Bailey seems to argue that the ALJ improperly assessed his obesity by failing to account for it in his RFC. Doc. 11 at 9. This contention fails to acknowledge, however, that the ALJ noted Bailey's obesity and found it to be a non-severe impairment. (R. 21-22). More specifically, the ALJ stated that she evaluated Bailey's obesity and accompanying impairments in light of SSR 02-1p, (R. 25-26); see also Castel v. Comm'r of Soc. Sec., 355 F.App'x 260, 263-64 (11th Cir. 2009) (finding that the ALJ properly considered the plaintiff's obesity by making specific references to SSR 02-1p), and found that there was no evidence Bailey's obesity precluded him from performing work at the light exertional level. After reviewing the record, the court agrees. Although Bailey correctly notes that SSR 02-1p indicates obesity " can cause limitations in all exertional and postural functions, " doc. 11 at 9 (emphasis added), he has submitted no evidence that obesity has caused limitations to his exertional and postural functions. A claimant bears the burden of proving disability. See 20 C.F.R. 404.1512 ("In general, you have to prove to us that you are blind or disabled.). Here, Bailey has failed to meet that burden.

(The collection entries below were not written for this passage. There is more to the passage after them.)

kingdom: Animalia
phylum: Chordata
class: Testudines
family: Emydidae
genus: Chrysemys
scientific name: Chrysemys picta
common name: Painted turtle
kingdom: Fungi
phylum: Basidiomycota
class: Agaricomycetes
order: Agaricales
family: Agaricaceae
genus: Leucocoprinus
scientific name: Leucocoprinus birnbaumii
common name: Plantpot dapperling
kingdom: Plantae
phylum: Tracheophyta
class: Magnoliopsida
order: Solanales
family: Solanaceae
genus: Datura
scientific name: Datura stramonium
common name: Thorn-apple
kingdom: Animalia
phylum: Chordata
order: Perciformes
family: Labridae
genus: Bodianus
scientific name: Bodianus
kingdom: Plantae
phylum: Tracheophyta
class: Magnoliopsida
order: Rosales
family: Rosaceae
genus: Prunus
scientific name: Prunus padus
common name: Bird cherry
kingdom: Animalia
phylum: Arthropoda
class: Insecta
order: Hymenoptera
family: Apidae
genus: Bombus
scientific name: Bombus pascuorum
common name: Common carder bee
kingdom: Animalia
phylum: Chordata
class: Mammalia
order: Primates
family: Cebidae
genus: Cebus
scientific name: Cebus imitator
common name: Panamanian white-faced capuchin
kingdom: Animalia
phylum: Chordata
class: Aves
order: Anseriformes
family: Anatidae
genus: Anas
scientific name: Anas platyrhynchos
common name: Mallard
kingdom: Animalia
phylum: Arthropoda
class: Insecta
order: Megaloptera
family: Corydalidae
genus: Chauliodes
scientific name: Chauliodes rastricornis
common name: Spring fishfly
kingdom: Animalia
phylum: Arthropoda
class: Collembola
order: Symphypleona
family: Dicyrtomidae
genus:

C. The ALJ did not err by finding Baily has the RFC to do light, rather than sedentary work.

Finally, Bailey contends that "in light of so many restrictions, particularly postural, the ALJ's RFC would better comport at best with a sedentary RFC." Doc. 11 at 9. However, because Bailey fails to cite to any evidence or legal authority in support of this contention, he has waived it. See Shinseki v. Sanders, 556 U.S. 396, 409 (2009) ("[T]he burden of showing that an error is harmful normally falls upon the party attacking the agency's determination."); N.L.R.B. v. McClain of Ga., Inc., 138 F.3d 1418, 1422 (11th Cir. 1998) (citing Cont'l Tech Serv., Inc. v. Rockwell Int'l Corp, 927 F.2d 1198, 1199 (11th Cir. 1991)) ("Issues raised in a perfunctory manner, without supporting arguments and citation to authorities, are generally deemed to be waived."). Moreover, turning briefly to the argument's substance, "a job is in [the light exertional] category when it requires a good deal of walking or standing-the primary difference between sedentary and most light jobs." SSR 83-10. Bailey's postural limitations, i.e. "limitations or restrictions related to such activities as climbing ladders, ropes, or scaffolds, balancing, kneeling, crouching, or crawling" and stooping, see SSR 96-9p, do not impact his ability to walk or stand. Moreover, his treating physician opined that he could stand for four hours and sit for five hours, (R. 325), an opinion Bailey contends the ALJ erred in disregarding, see doc. 11 at 6, and the VE testified that someone who could stand for four hours and sit for five hours could perform a range of light work, (R. 53). Consequently, the ALJ did not err by failing to restrict Bailey's RFC to sedentary work.

VI. Conclusion

Based on the foregoing, the court concludes that the ALJ's determination that Bailey is not disabled is supported by substantial evidence and applied correct legal standards. Therefore, the Commissioner's final decision is remanded for further proceedings consistent with this opinion. The court will enter a separate order in accordance with this memorandum of decision.